Going way back in time, in 1966, traction motor power of North American diesel-electric locomotives was far less than that of Soviet Union electric locomotives. For example, individual traction motor power on the GE U30C was 366.6 kW, and the VL60 electric locomotive was 550 kW—50% greater.


Since the advent of AC traction motors, the difference in power has increased. For example, in 1995, AC traction motors on the GE AC6000 diesel-electric were rated at 750 kW, but were 1,600 kW on the Siemens Eurosprinter Type 152 (DB, Germany) and Type 465 (SBB Switzerland)—more than double.

Deutsche Bahn Type 152 Siemens Eurosprinter. Lahrs Steffens/Wikimedia Commons
SLM/ABB Swiss Federal Railways Type 465. David Gubler/Wikimedia Commons

For roughly 28 years, maximum power of AC traction motors has not changed, and new, powerful electric locomotives have appeared on the railways of Europe and Asia. In terms of maximum traction motor power, U.S. diesel-electrics are below that of electric locomotives, not only in Western Europe, but also in Russia (1,050 kW), India (WAG 12 1,112.5 kW) and China (HXD2, 1,650 kW).
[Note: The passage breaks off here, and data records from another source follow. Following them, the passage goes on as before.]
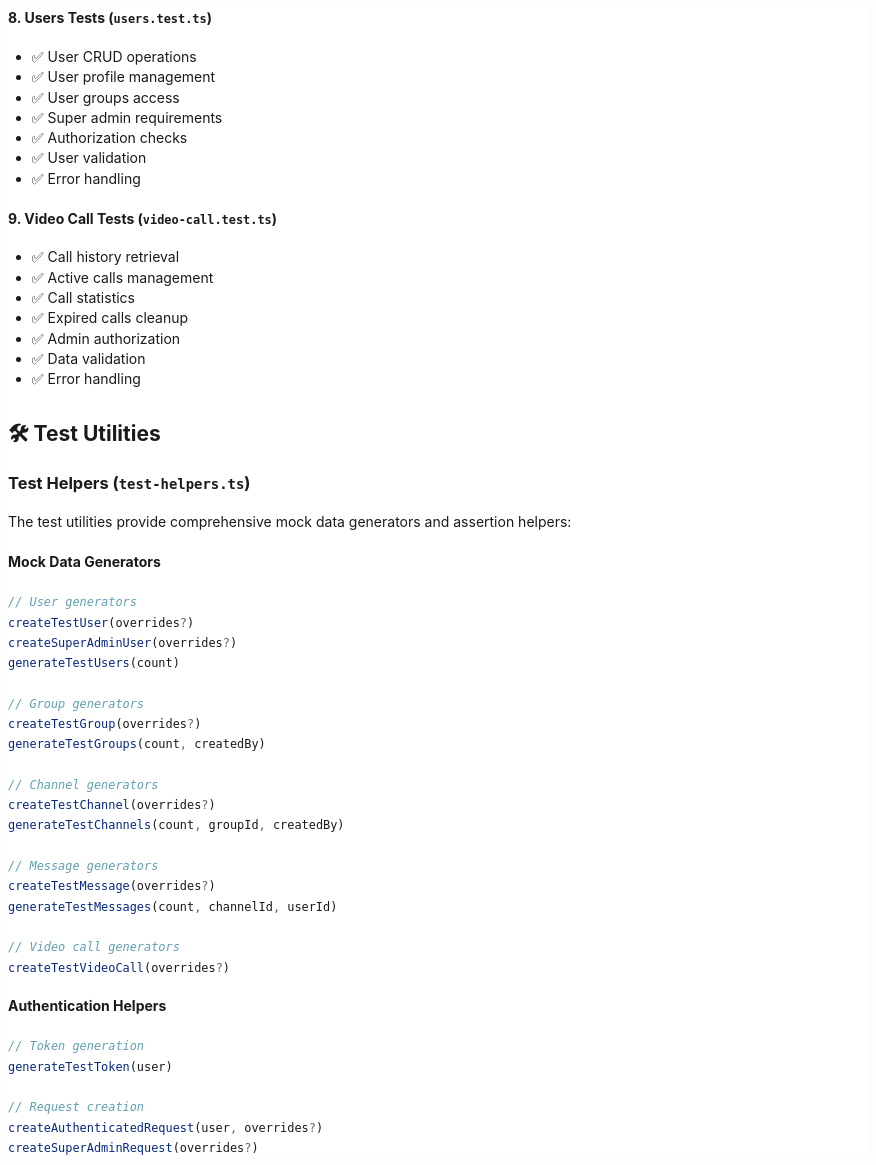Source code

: #### 8. **Users Tests** (`users.test.ts`)
- ✅ User CRUD operations
- ✅ User profile management
- ✅ User groups access
- ✅ Super admin requirements
- ✅ Authorization checks
- ✅ User validation
- ✅ Error handling

#### 9. **Video Call Tests** (`video-call.test.ts`)
- ✅ Call history retrieval
- ✅ Active calls management
- ✅ Call statistics
- ✅ Expired calls cleanup
- ✅ Admin authorization
- ✅ Data validation
- ✅ Error handling

## 🛠️ Test Utilities

### Test Helpers (`test-helpers.ts`)

The test utilities provide comprehensive mock data generators and assertion helpers:

#### Mock Data Generators
```typescript
// User generators
createTestUser(overrides?)
createSuperAdminUser(overrides?)
generateTestUsers(count)

// Group generators
createTestGroup(overrides?)
generateTestGroups(count, createdBy)

// Channel generators
createTestChannel(overrides?)
generateTestChannels(count, groupId, createdBy)

// Message generators
createTestMessage(overrides?)
generateTestMessages(count, channelId, userId)

// Video call generators
createTestVideoCall(overrides?)
```

#### Authentication Helpers
```typescript
// Token generation
generateTestToken(user)

// Request creation
createAuthenticatedRequest(user, overrides?)
createSuperAdminRequest(overrides?)
```
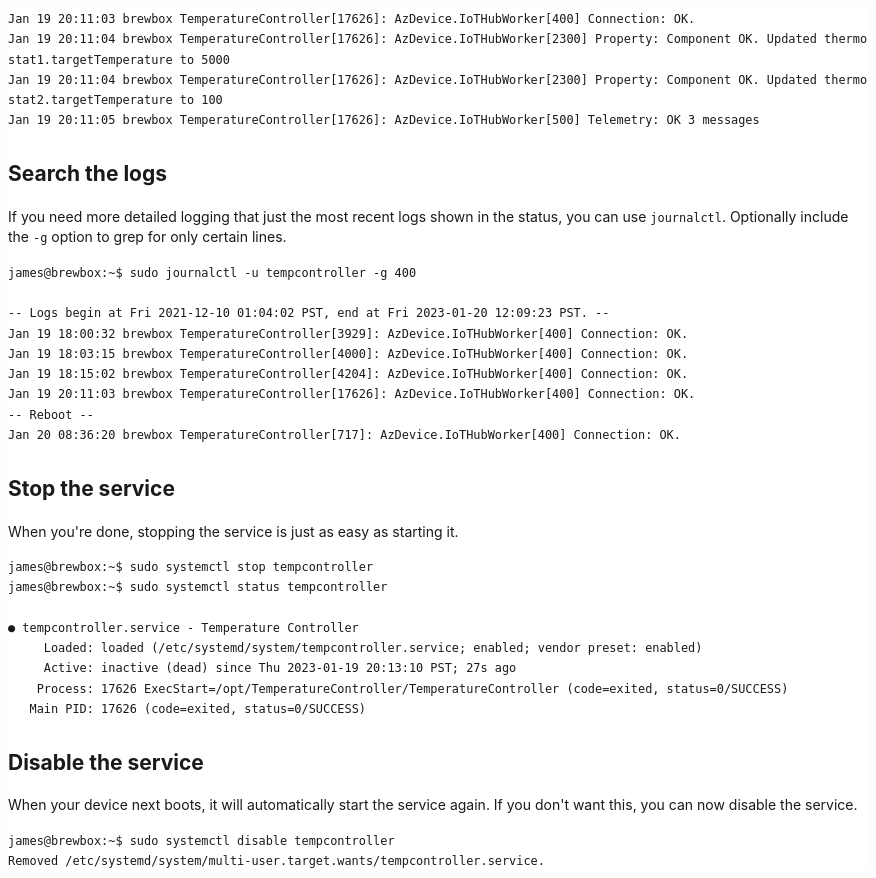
 ```
Jan 19 20:11:03 brewbox TemperatureController[17626]: AzDevice.IoTHubWorker[400] Connection: OK.
Jan 19 20:11:04 brewbox TemperatureController[17626]: AzDevice.IoTHubWorker[2300] Property: Component OK. Updated thermostat1.targetTemperature to 5000
Jan 19 20:11:04 brewbox TemperatureController[17626]: AzDevice.IoTHubWorker[2300] Property: Component OK. Updated thermostat2.targetTemperature to 100
Jan 19 20:11:05 brewbox TemperatureController[17626]: AzDevice.IoTHubWorker[500] Telemetry: OK 3 messages

```

## Search the logs

If you need more detailed logging that just the most recent logs shown in the status, you can use `journalctl`. 
Optionally include the `-g` option to grep for only certain lines.

```
james@brewbox:~$ sudo journalctl -u tempcontroller -g 400

-- Logs begin at Fri 2021-12-10 01:04:02 PST, end at Fri 2023-01-20 12:09:23 PST. --
Jan 19 18:00:32 brewbox TemperatureController[3929]: AzDevice.IoTHubWorker[400] Connection: OK.
Jan 19 18:03:15 brewbox TemperatureController[4000]: AzDevice.IoTHubWorker[400] Connection: OK.
Jan 19 18:15:02 brewbox TemperatureController[4204]: AzDevice.IoTHubWorker[400] Connection: OK.
Jan 19 20:11:03 brewbox TemperatureController[17626]: AzDevice.IoTHubWorker[400] Connection: OK.
-- Reboot --
Jan 20 08:36:20 brewbox TemperatureController[717]: AzDevice.IoTHubWorker[400] Connection: OK.
```

## Stop the service

When you're done, stopping the service is just as easy as starting it.

```
james@brewbox:~$ sudo systemctl stop tempcontroller
james@brewbox:~$ sudo systemctl status tempcontroller

● tempcontroller.service - Temperature Controller
     Loaded: loaded (/etc/systemd/system/tempcontroller.service; enabled; vendor preset: enabled)
     Active: inactive (dead) since Thu 2023-01-19 20:13:10 PST; 27s ago
    Process: 17626 ExecStart=/opt/TemperatureController/TemperatureController (code=exited, status=0/SUCCESS)
   Main PID: 17626 (code=exited, status=0/SUCCESS)
```

## Disable the service

When your device next boots, it will automatically start the service again. If you don't want this, you can 
now disable the service.

```
james@brewbox:~$ sudo systemctl disable tempcontroller
Removed /etc/systemd/system/multi-user.target.wants/tempcontroller.service.
```
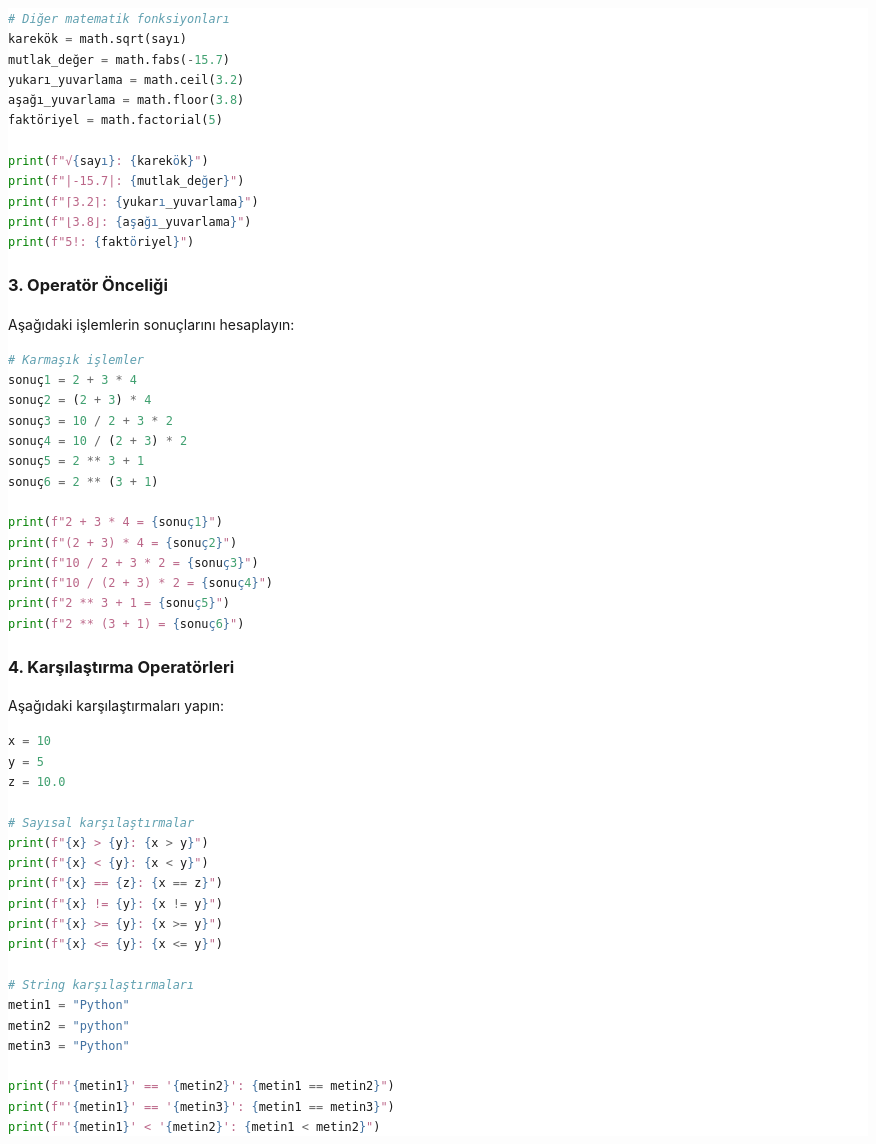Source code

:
 ```python
# Diğer matematik fonksiyonları
karekök = math.sqrt(sayı)
mutlak_değer = math.fabs(-15.7)
yukarı_yuvarlama = math.ceil(3.2)
aşağı_yuvarlama = math.floor(3.8)
faktöriyel = math.factorial(5)

print(f"√{sayı}: {karekök}")
print(f"|-15.7|: {mutlak_değer}")
print(f"⌈3.2⌉: {yukarı_yuvarlama}")
print(f"⌊3.8⌋: {aşağı_yuvarlama}")
print(f"5!: {faktöriyel}")
```

### 3. Operatör Önceliği
Aşağıdaki işlemlerin sonuçlarını hesaplayın:

```python
# Karmaşık işlemler
sonuç1 = 2 + 3 * 4
sonuç2 = (2 + 3) * 4
sonuç3 = 10 / 2 + 3 * 2
sonuç4 = 10 / (2 + 3) * 2
sonuç5 = 2 ** 3 + 1
sonuç6 = 2 ** (3 + 1)

print(f"2 + 3 * 4 = {sonuç1}")
print(f"(2 + 3) * 4 = {sonuç2}")
print(f"10 / 2 + 3 * 2 = {sonuç3}")
print(f"10 / (2 + 3) * 2 = {sonuç4}")
print(f"2 ** 3 + 1 = {sonuç5}")
print(f"2 ** (3 + 1) = {sonuç6}")
```

### 4. Karşılaştırma Operatörleri
Aşağıdaki karşılaştırmaları yapın:

```python
x = 10
y = 5
z = 10.0

# Sayısal karşılaştırmalar
print(f"{x} > {y}: {x > y}")
print(f"{x} < {y}: {x < y}")
print(f"{x} == {z}: {x == z}")
print(f"{x} != {y}: {x != y}")
print(f"{x} >= {y}: {x >= y}")
print(f"{x} <= {y}: {x <= y}")

# String karşılaştırmaları
metin1 = "Python"
metin2 = "python"
metin3 = "Python"

print(f"'{metin1}' == '{metin2}': {metin1 == metin2}")
print(f"'{metin1}' == '{metin3}': {metin1 == metin3}")
print(f"'{metin1}' < '{metin2}': {metin1 < metin2}")
```
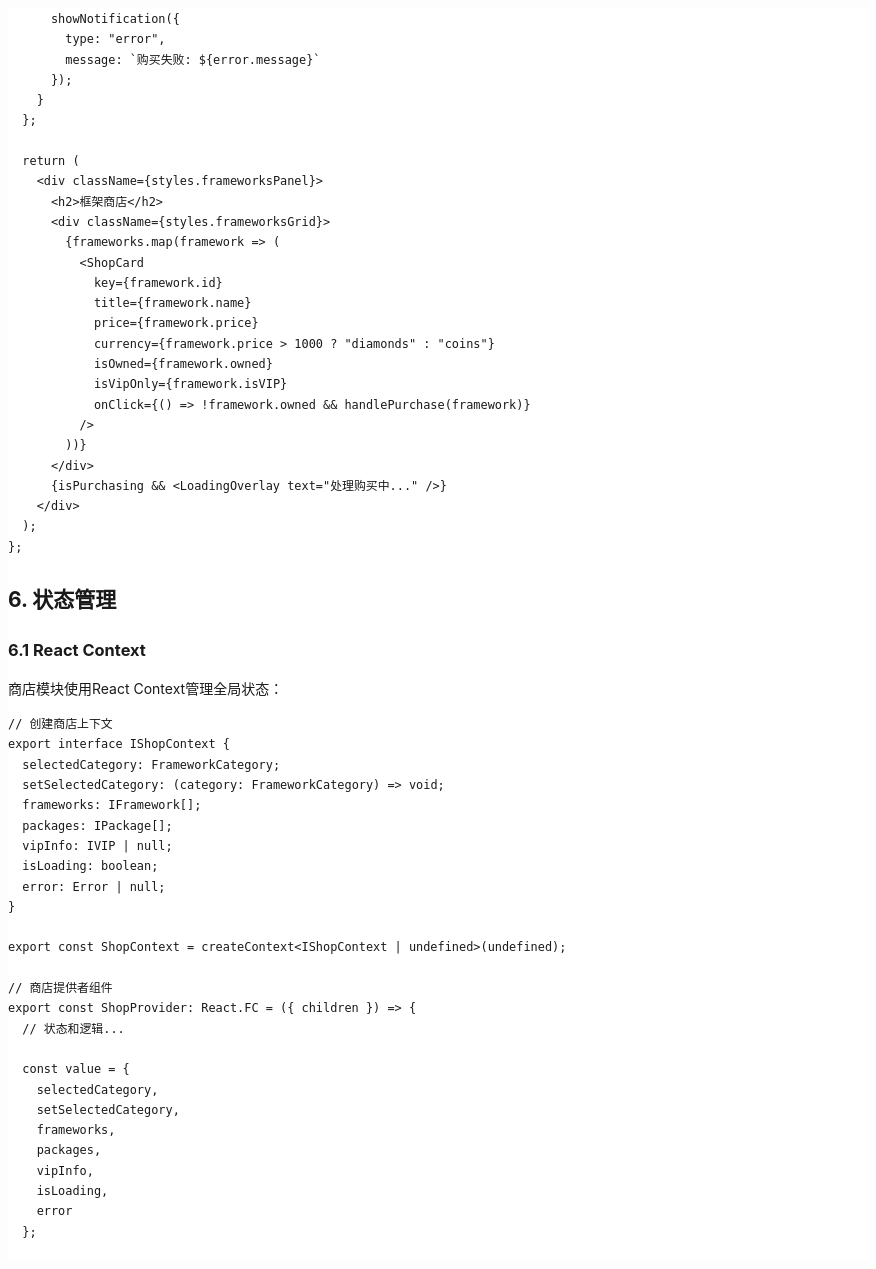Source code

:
 ```tsx
      showNotification({
        type: "error",
        message: `购买失败: ${error.message}`
      });
    }
  };
  
  return (
    <div className={styles.frameworksPanel}>
      <h2>框架商店</h2>
      <div className={styles.frameworksGrid}>
        {frameworks.map(framework => (
          <ShopCard
            key={framework.id}
            title={framework.name}
            price={framework.price}
            currency={framework.price > 1000 ? "diamonds" : "coins"}
            isOwned={framework.owned}
            isVipOnly={framework.isVIP}
            onClick={() => !framework.owned && handlePurchase(framework)}
          />
        ))}
      </div>
      {isPurchasing && <LoadingOverlay text="处理购买中..." />}
    </div>
  );
};
```

## 6. 状态管理

### 6.1 React Context

商店模块使用React Context管理全局状态：

```tsx
// 创建商店上下文
export interface IShopContext {
  selectedCategory: FrameworkCategory;
  setSelectedCategory: (category: FrameworkCategory) => void;
  frameworks: IFramework[];
  packages: IPackage[];
  vipInfo: IVIP | null;
  isLoading: boolean;
  error: Error | null;
}

export const ShopContext = createContext<IShopContext | undefined>(undefined);

// 商店提供者组件
export const ShopProvider: React.FC = ({ children }) => {
  // 状态和逻辑...
  
  const value = {
    selectedCategory,
    setSelectedCategory,
    frameworks,
    packages,
    vipInfo,
    isLoading,
    error
  };
  
```
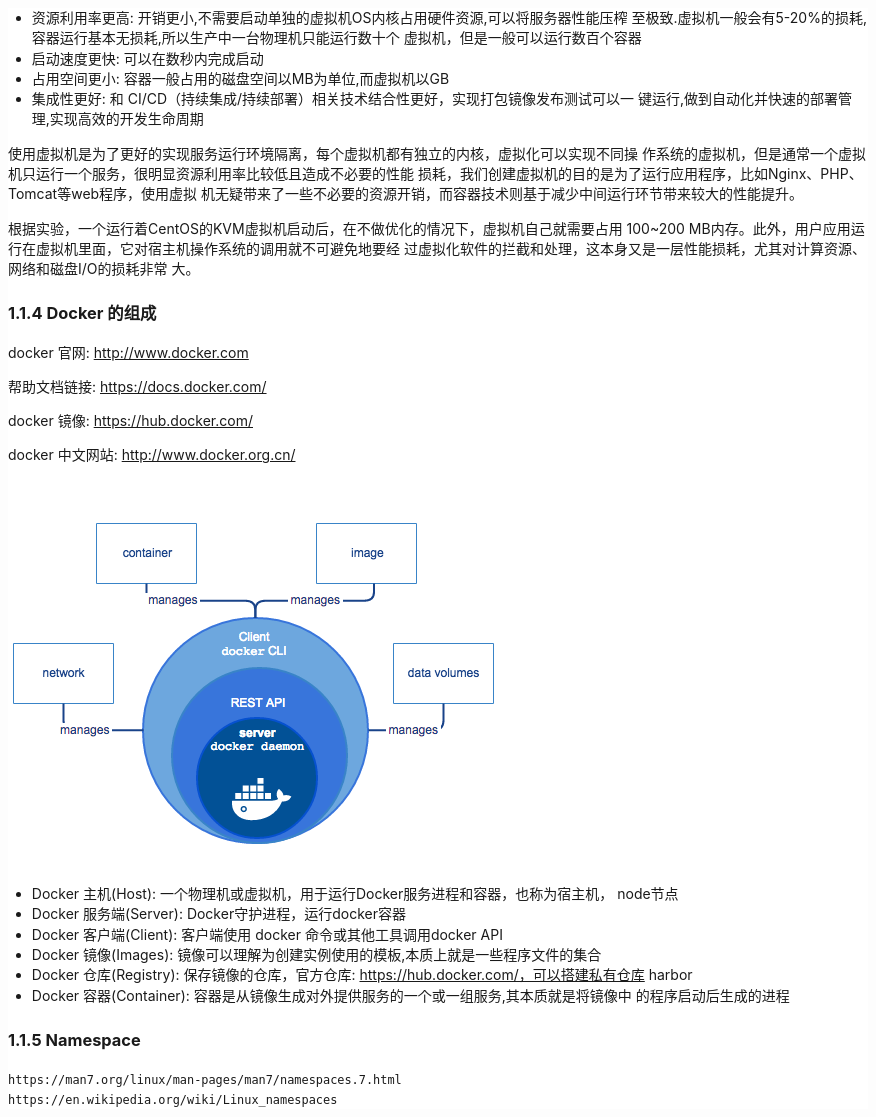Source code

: - 资源利用率更高: 开销更小,不需要启动单独的虚拟机OS内核占用硬件资源,可以将服务器性能压榨 至极致.虚拟机一般会有5-20%的损耗,容器运行基本无损耗,所以生产中一台物理机只能运行数十个 虚拟机，但是一般可以运行数百个容器
- 启动速度更快: 可以在数秒内完成启动
- 占用空间更小: 容器一般占用的磁盘空间以MB为单位,而虚拟机以GB
- 集成性更好: 和 CI/CD（持续集成/持续部署）相关技术结合性更好，实现打包镜像发布测试可以一 键运行,做到自动化并快速的部署管理,实现高效的开发生命周期

使用虚拟机是为了更好的实现服务运行环境隔离，每个虚拟机都有独立的内核，虚拟化可以实现不同操 作系统的虚拟机，但是通常一个虚拟机只运行一个服务，很明显资源利用率比较低且造成不必要的性能 损耗，我们创建虚拟机的目的是为了运行应用程序，比如Nginx、PHP、Tomcat等web程序，使用虚拟 机无疑带来了一些不必要的资源开销，而容器技术则基于减少中间运行环节带来较大的性能提升。

根据实验，一个运行着CentOS的KVM虚拟机启动后，在不做优化的情况下，虚拟机自己就需要占用 100~200 MB内存。此外，用户应用运行在虚拟机里面，它对宿主机操作系统的调用就不可避免地要经 过虚拟化软件的拦截和处理，这本身又是一层性能损耗，尤其对计算资源、网络和磁盘I/O的损耗非常 大。

### 1.1.4 Docker 的组成

docker 官网: http://www.docker.com 

帮助文档链接: https://docs.docker.com/ 

docker 镜像: https://hub.docker.com/ 

docker 中文网站: http://www.docker.org.cn/

![image-20250505160630621](images/image-20250505160630621.png)

- Docker 主机(Host): 一个物理机或虚拟机，用于运行Docker服务进程和容器，也称为宿主机， node节点
- Docker 服务端(Server): Docker守护进程，运行docker容器
- Docker 客户端(Client): 客户端使用 docker 命令或其他工具调用docker API
- Docker 镜像(Images): 镜像可以理解为创建实例使用的模板,本质上就是一些程序文件的集合
- Docker 仓库(Registry): 保存镜像的仓库，官方仓库: https://hub.docker.com/，可以搭建私有仓库 harbor
- Docker 容器(Container): 容器是从镜像生成对外提供服务的一个或一组服务,其本质就是将镜像中 的程序启动后生成的进程

### 1.1.5 Namespace

```bash
https://man7.org/linux/man-pages/man7/namespaces.7.html
https://en.wikipedia.org/wiki/Linux_namespaces
```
In fact, U.S. six-axle diesel locomotive total maximum power of 3,280 kW is less than that of four-axle European (6,400 kW), six- and eight-axle Russian (8,400 kW), and eight-axle Indian (9,000 kW) and Chinese (10,000 kW) electric locomotives.

Alstom/CNR Datong Electric Locomotive/Yongji Xinshisu Electric HXD2. 慕尼黑啤酒/Wikimedia Commons

The power advantage of AC traction motors over DC motors is limited by the maximum power of the diesel engines used, which have mostly remained unchanged since the mid-1990s.

Hybrid main line locomotives on North American railways could substantially increase total power available. Currently, such locomotives have been placed in revenue service, but only for switching service. As far as six-axle main line hybrid locomotives offering at least 4,500 kW (6,000 hp), Canadian Pacific Kansas City’s Ballard-powered experimental units come close, as they are retrofits of an existing 4,400-hp GE (now Wabtec) locomotive. This program holds promise for development of more-powerful units. I now believe they will appear in the foreseeable future—perhaps up to 7,200 kW (9,655 hp).

To achieve 7,200 kW output from a hydrogen fuel cell (HFC) hybrid locomotive, you can combine the 2,400kW fuel cell output and 4,800 kW battery output. For example, with a 200 kW Ballard fuel cell, 12 modules will be required. When using Horizon (Singapore) 400 kW fuel cells, 6 modules will be required. By weight, both the fuel cells and the battery stack can be placed on board the locomotive, albeit with axle loads of 30 tons or more.

If we consider the phase voltage of an AC traction motor to be 750V, then the voltage at the input of the voltage inverter should be 1,630V. Due to the high voltage required at the inverter input (from the output of the inverter elements and the battery stack), current must be supplied to voltage inverters input through step-up DC/DC pulse converters. Such a configuration, for example, can use a circuit already tested on Japan’s RTRI (Railway Technical Research Institute) experimental electric train.

This type of hybrid’s locomotive’s parameters and design will be clarified during mathematical modeling of the locomotive drive, but preliminary analysis shows that a 7,200-kW locomotive with hydrogen fuel cells can be developed using available technology.

Alex Luvishis, Ph.D. for 18 years headed the laboratory that developed control systems for Russia’s first electric locomotives and asynchronous traction motors in the former USSR. For a further seven years, he headed the rolling stock department at the Institute of Technical Information of Railway Transport in Moscow. Dr. Luvishis is the author of more than 100 articles on electric traction drives and the book “Hybrid Rail Vehicles,” published in 2009. His interests are asynchronous traction drive systems for modern rolling stock, and hybrid drive systems for trams, suburban and regional trains and switching and main line locomotives. He has lived in the U.S. since 1999.